INSTRUCTIONS TO FOLLOW:
Reproduce the full listing below unchanged, apart from the pictures.

INFORMATION SUPPLIED:
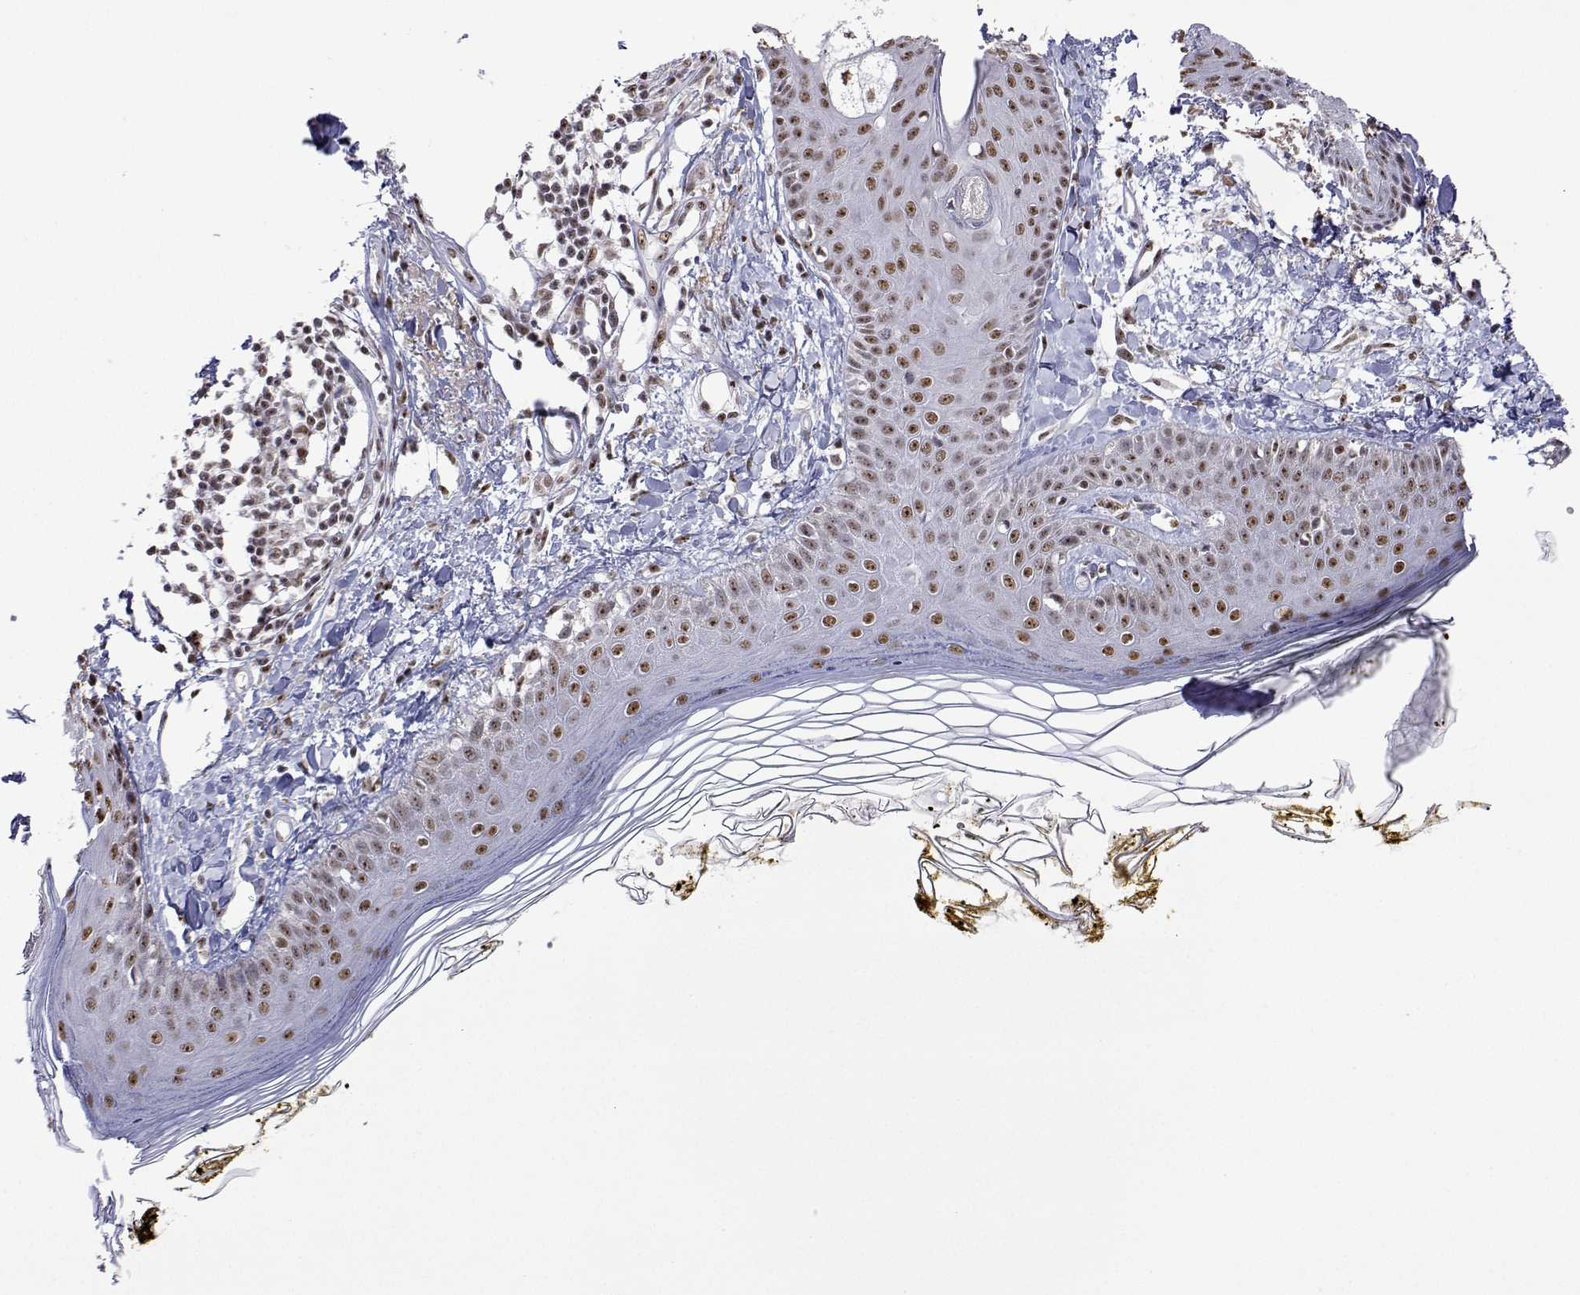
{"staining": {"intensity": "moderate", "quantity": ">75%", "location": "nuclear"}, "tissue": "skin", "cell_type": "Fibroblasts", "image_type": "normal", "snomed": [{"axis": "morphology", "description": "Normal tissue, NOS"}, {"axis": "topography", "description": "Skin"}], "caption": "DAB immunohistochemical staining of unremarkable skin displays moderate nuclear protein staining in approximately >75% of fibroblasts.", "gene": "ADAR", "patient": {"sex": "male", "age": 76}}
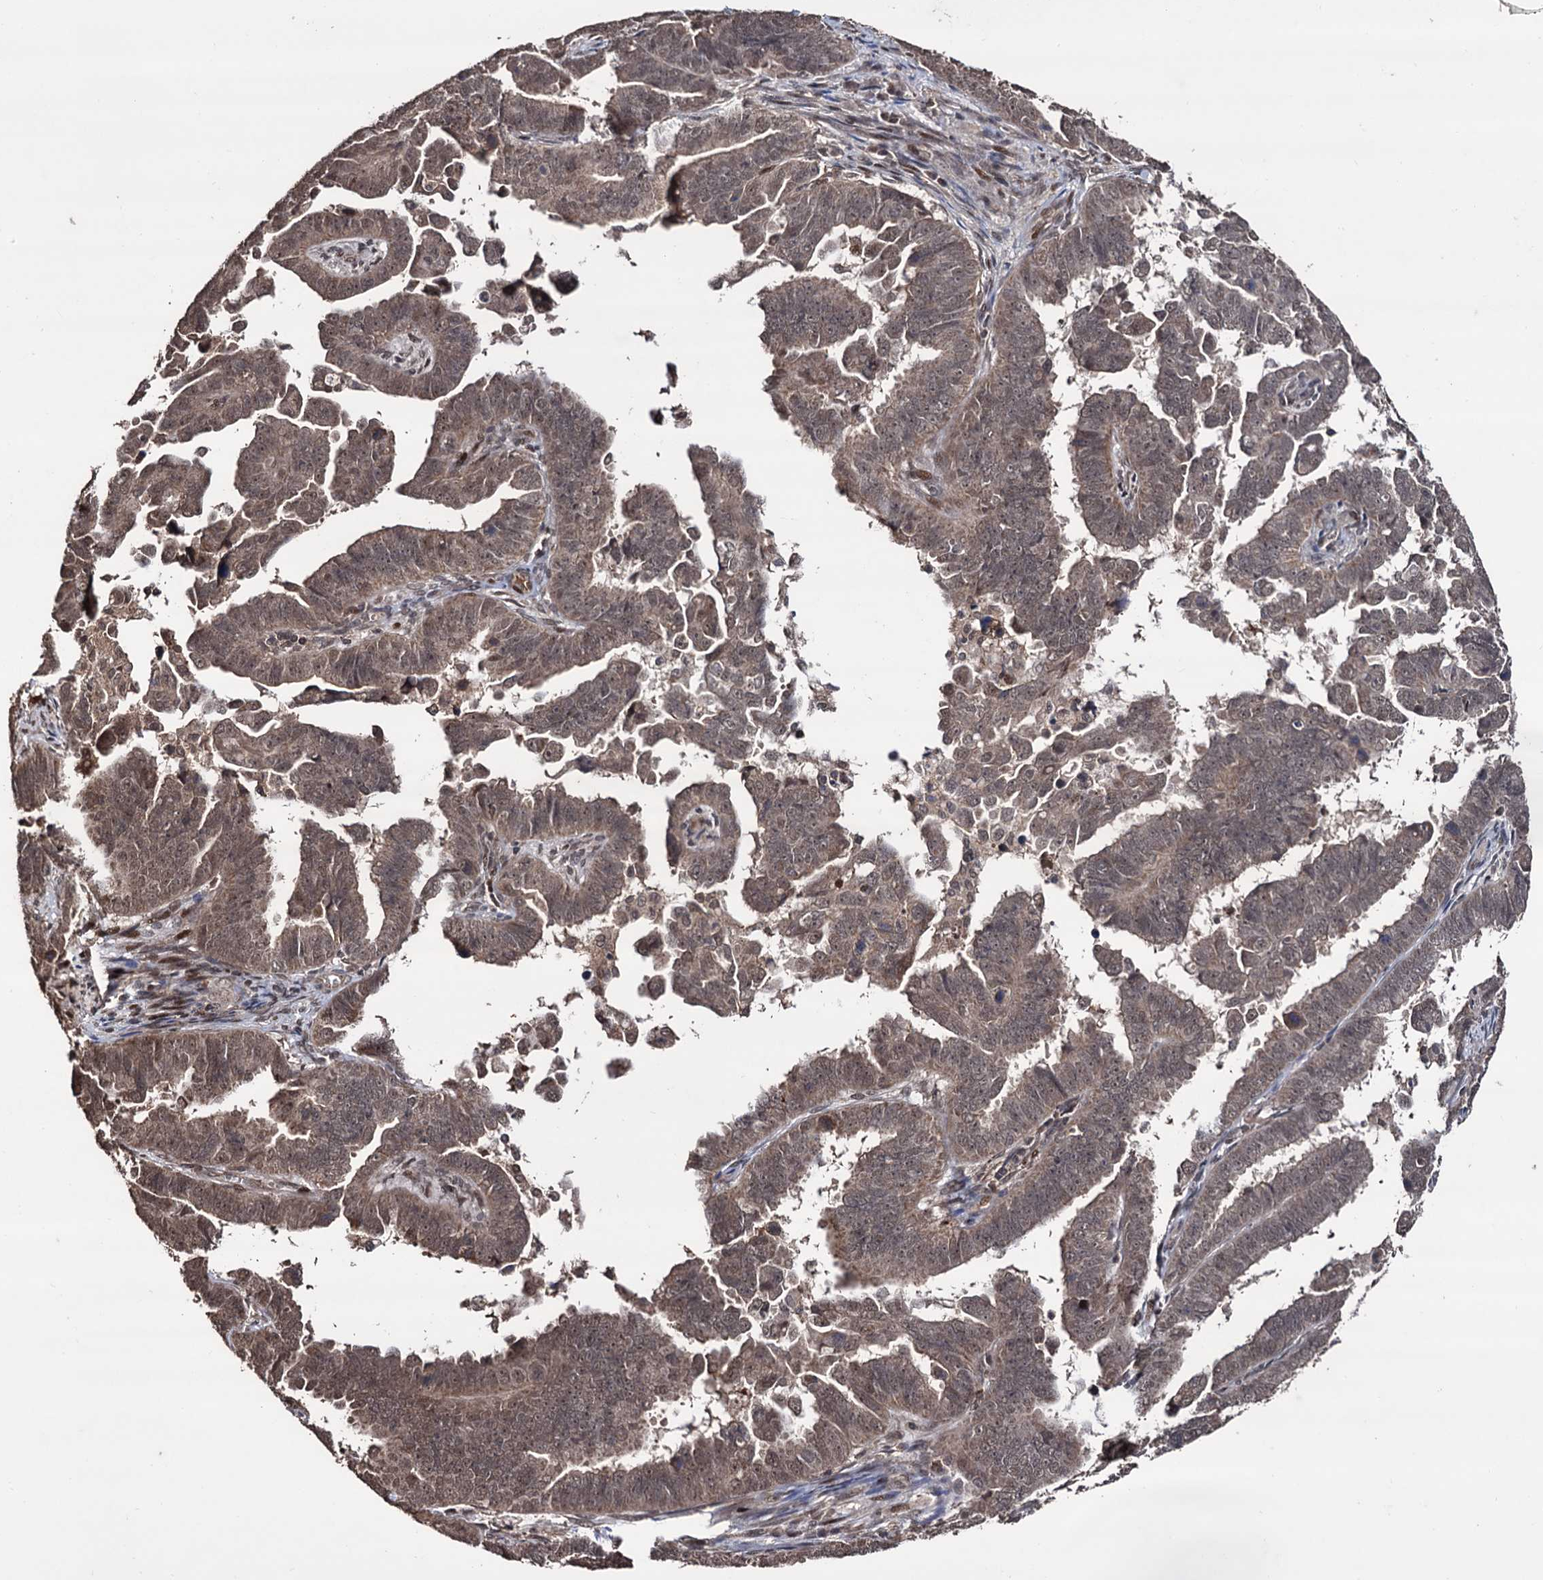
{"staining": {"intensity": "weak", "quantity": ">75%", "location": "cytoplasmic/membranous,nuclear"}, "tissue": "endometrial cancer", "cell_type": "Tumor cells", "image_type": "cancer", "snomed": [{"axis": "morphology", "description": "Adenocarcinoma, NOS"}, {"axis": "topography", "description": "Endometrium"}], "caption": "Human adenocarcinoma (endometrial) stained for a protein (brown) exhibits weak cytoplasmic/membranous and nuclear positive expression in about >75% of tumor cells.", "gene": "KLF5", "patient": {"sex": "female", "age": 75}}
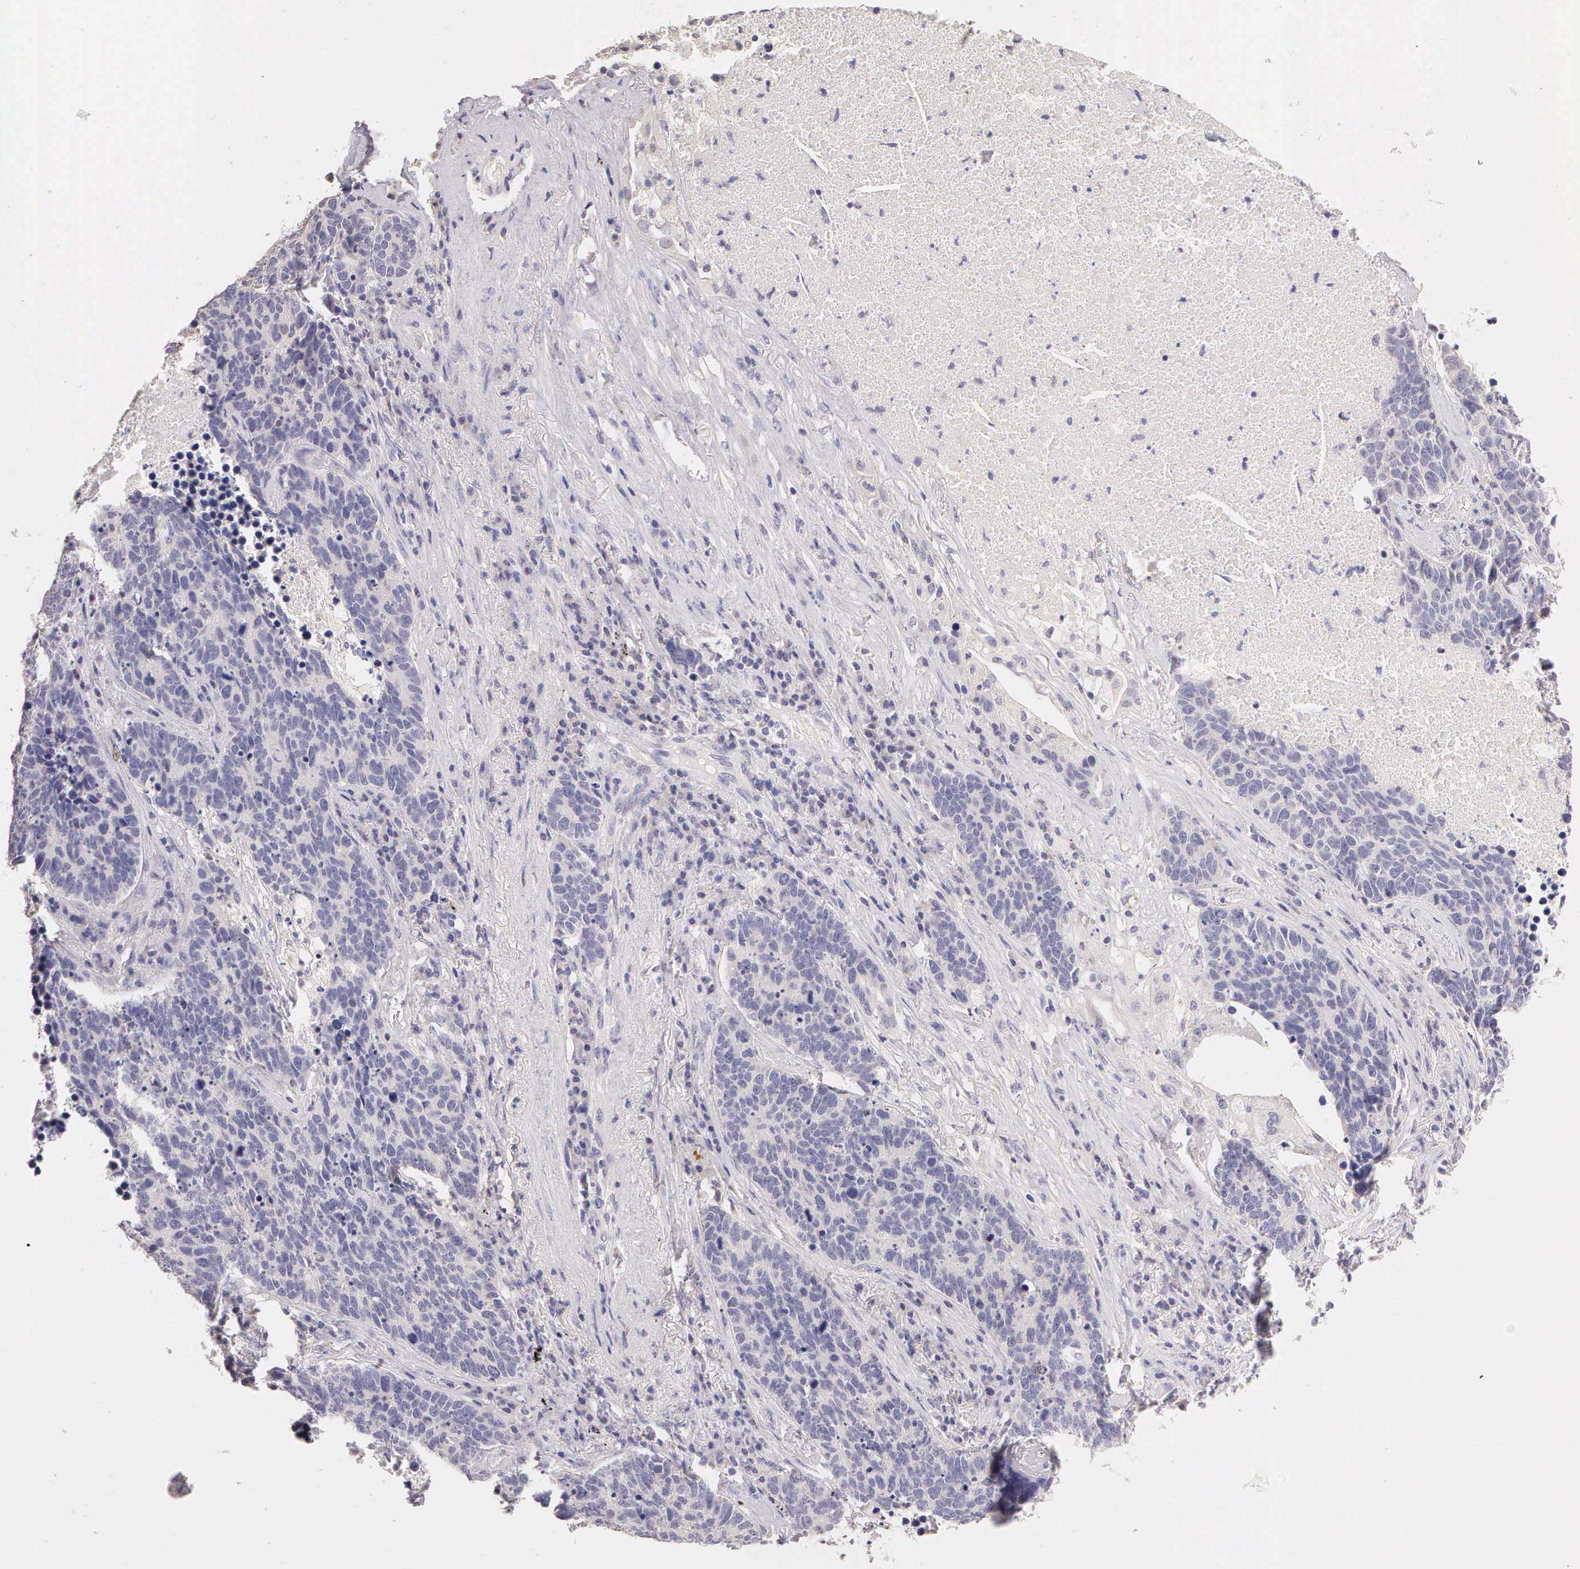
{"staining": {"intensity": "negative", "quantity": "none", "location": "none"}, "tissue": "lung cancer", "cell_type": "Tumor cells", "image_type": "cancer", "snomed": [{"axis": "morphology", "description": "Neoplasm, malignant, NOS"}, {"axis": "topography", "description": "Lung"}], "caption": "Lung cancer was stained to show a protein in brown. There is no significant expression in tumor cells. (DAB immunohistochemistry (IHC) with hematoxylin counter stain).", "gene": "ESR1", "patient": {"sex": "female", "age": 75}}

TASK SOLUTION:
{"staining": {"intensity": "moderate", "quantity": ">75%", "location": "nuclear"}, "tissue": "skin", "cell_type": "Fibroblasts", "image_type": "normal", "snomed": [{"axis": "morphology", "description": "Normal tissue, NOS"}, {"axis": "topography", "description": "Skin"}], "caption": "DAB immunohistochemical staining of unremarkable skin displays moderate nuclear protein staining in approximately >75% of fibroblasts.", "gene": "ADAR", "patient": {"sex": "male", "age": 76}}
{"staining": {"intensity": "weak", "quantity": ">75%", "location": "cytoplasmic/membranous,nuclear"}, "tissue": "endometrial cancer", "cell_type": "Tumor cells", "image_type": "cancer", "snomed": [{"axis": "morphology", "description": "Adenocarcinoma, NOS"}, {"axis": "topography", "description": "Endometrium"}], "caption": "Human adenocarcinoma (endometrial) stained for a protein (brown) exhibits weak cytoplasmic/membranous and nuclear positive expression in about >75% of tumor cells.", "gene": "KLF5", "patient": {"sex": "female", "age": 75}}
{"staining": {"intensity": "negative", "quantity": "none", "location": "none"}, "tissue": "lung cancer", "cell_type": "Tumor cells", "image_type": "cancer", "snomed": [{"axis": "morphology", "description": "Neoplasm, malignant, NOS"}, {"axis": "topography", "description": "Lung"}], "caption": "Lung cancer was stained to show a protein in brown. There is no significant expression in tumor cells. (DAB immunohistochemistry (IHC) with hematoxylin counter stain).", "gene": "ESR1", "patient": {"sex": "female", "age": 75}}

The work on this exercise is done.